If there’s one thing we learned from watching this movie, it’s that public health messages sure are memorable when delivered by Kate Winslet and Laurence Fishburne. Here are some pandemic survival messages that Contagion gets right:

  • Keep clean. Simple steps like handwashing and keeping your hands away from your mouth and eyes can be the best defense. As the movie puts it, “Stop touching your face.”
  • Practice social distancing. Contagion sums up the best plan for when a virus is spreading like a wildfire: “Don’t talk to anyone, don’t touch anyone, stay away from other people.”
  • Beware the wonder drug. The internet is full of too-good-to-be-true miracle cures. In real life, as in the movies, it’s best to get your medicine from the experts — not from Jude Law.
  • Try not to panic. Some of the scariest scenes in Contagion have nothing to do with germs. It’s when people start to riot and fight over resources that things get really hairy.

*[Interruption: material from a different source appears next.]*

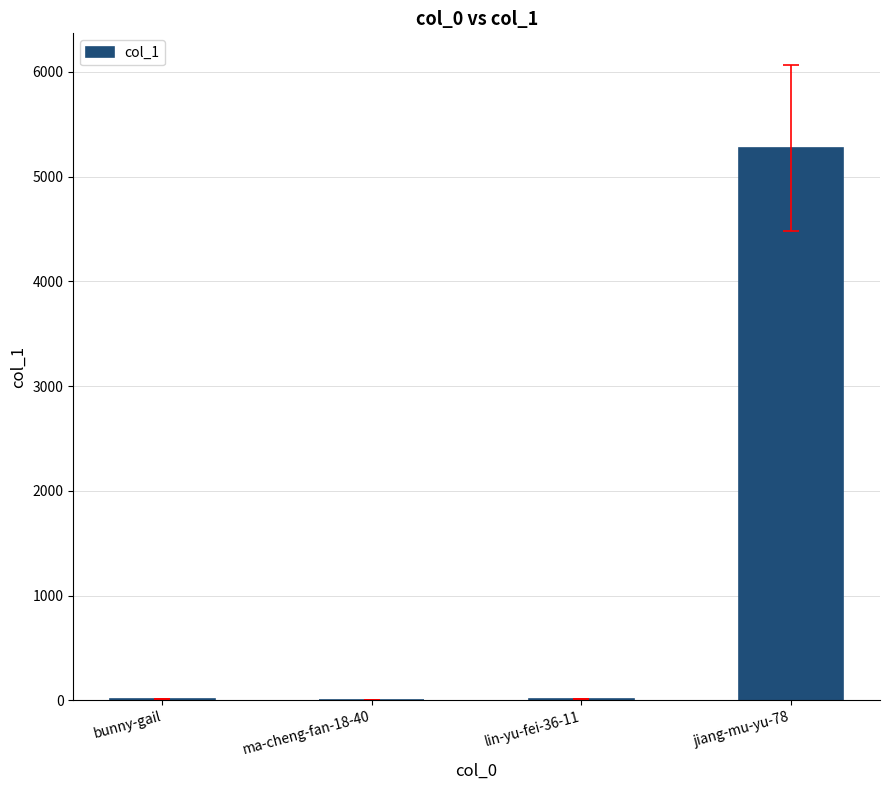

What is the greatest value displayed?

5273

Those steps are a good start, but what about our very favorite topic? That’s right, dear readers, clear communication is also super important when attempting to survive a pandemic. Kate Winslet’s character, who works for CDC’s Epidemic Intelligence Service, models these tips for communicating in a crisis:

  • Stick to your key message. In an emergency, people need clear information and a bit of comfort. She keeps a cool head and reminds the public, “We’re isolating the sick and quarantining those we believe were exposed.”
  • If you can’t translate a word into plain language, give examples. When her use of the word “fomites” gets blank stares, she rattles off a handy list of surfaces that spread disease: “Doorknobs, water fountains, elevator buttons, and each other.”
  • Be honest about the risks. A colleague asks if his wife is crazy to make him bleach all his clothes and bathe in the garage before coming in the house. “Not really,” she replies.
  • Work with your partners even when it’s difficult. It may be hard to cooperate with local officials who are more worried about bad press than they are about the rising death toll. But take a lesson from Kate: keep communicating. After all, public health is a team effort — especially in an emergency.

The bottom line: Watch Contagion to learn how to survive a pandemic — and how public health professionals can help save the day.